Report back every line below that carries the word "Plus".

### Dataset entries

________

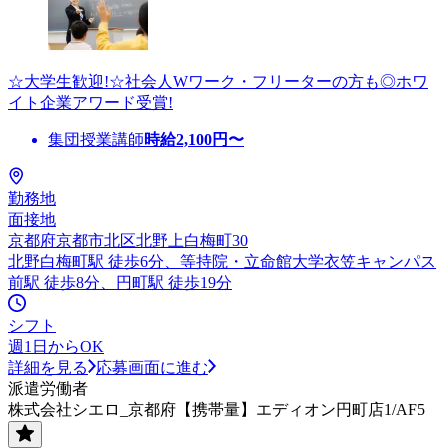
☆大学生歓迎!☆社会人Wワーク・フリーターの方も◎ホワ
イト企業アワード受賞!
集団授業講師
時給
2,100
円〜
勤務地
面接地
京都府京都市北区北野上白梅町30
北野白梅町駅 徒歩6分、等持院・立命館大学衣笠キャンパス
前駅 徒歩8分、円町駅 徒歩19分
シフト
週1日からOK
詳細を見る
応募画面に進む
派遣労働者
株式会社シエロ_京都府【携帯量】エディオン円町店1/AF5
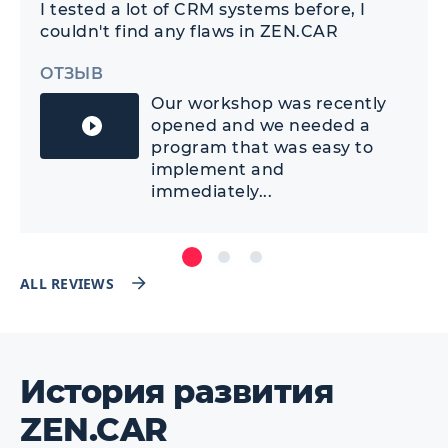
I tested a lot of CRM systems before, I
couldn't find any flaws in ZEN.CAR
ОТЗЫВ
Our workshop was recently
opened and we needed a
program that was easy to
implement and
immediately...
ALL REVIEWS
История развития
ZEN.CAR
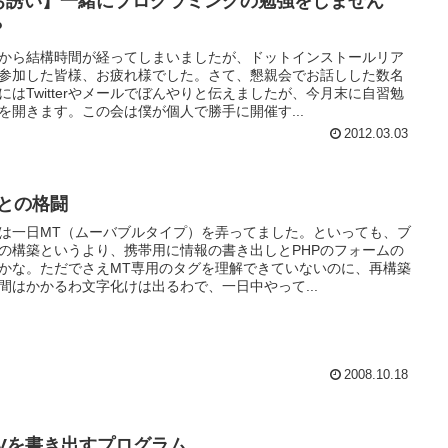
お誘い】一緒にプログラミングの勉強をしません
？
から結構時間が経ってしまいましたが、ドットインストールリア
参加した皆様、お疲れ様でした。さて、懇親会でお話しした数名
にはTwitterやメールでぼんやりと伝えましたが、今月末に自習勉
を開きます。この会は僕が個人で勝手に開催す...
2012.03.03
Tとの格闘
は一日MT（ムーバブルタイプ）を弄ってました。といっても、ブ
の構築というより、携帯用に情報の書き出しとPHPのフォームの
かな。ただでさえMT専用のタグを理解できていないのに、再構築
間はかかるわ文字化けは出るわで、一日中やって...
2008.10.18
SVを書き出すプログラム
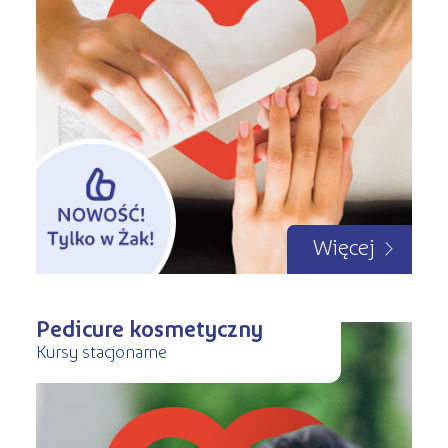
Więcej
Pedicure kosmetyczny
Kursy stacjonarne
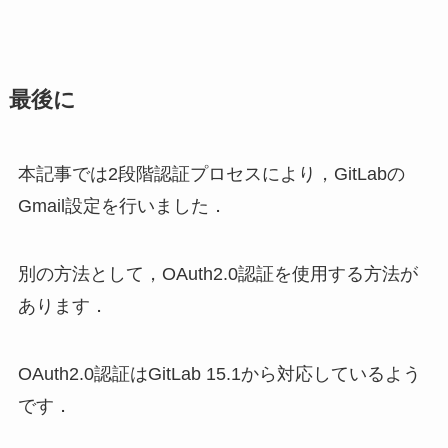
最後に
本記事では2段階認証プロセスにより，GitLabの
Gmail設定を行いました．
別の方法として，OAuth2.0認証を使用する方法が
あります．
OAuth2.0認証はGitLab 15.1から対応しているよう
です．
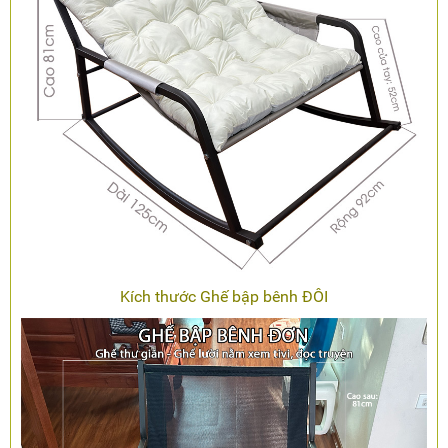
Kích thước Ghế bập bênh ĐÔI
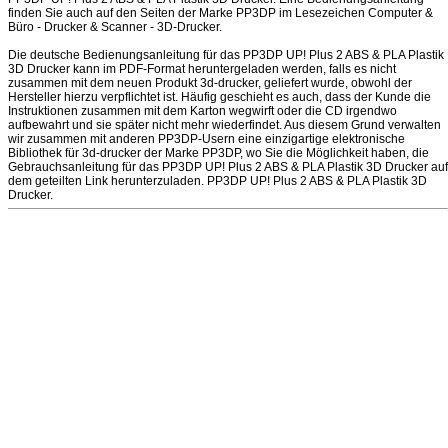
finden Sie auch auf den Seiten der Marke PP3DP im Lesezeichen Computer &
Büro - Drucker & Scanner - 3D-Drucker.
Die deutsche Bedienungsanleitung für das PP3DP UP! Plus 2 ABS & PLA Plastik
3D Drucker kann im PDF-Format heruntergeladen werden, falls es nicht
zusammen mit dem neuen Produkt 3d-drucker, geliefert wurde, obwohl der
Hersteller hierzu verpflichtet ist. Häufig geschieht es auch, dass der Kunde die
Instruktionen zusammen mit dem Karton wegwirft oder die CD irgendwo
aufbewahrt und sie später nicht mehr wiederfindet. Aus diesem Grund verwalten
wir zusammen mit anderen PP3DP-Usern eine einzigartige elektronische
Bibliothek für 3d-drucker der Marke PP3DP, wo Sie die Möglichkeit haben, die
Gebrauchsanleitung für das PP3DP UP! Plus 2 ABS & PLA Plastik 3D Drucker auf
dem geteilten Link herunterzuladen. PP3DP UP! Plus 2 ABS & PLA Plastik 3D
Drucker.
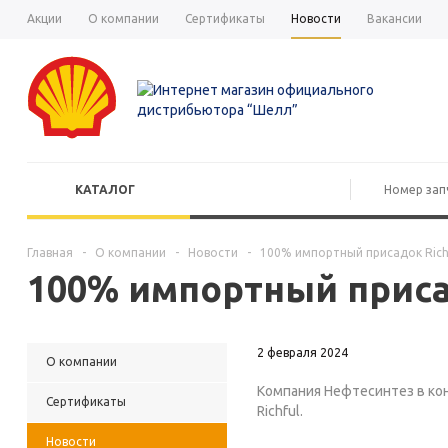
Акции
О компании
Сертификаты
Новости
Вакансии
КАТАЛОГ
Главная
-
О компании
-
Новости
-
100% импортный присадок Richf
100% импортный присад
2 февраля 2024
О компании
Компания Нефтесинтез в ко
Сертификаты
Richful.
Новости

________

### EXERCISE ANSWER
Die deutsche Bedienungsanleitung für das PP3DP UP! Plus 2 ABS & PLA Plastik
Gebrauchsanleitung für das PP3DP UP! Plus 2 ABS & PLA Plastik 3D Drucker auf
dem geteilten Link herunterzuladen. PP3DP UP! Plus 2 ABS & PLA Plastik 3D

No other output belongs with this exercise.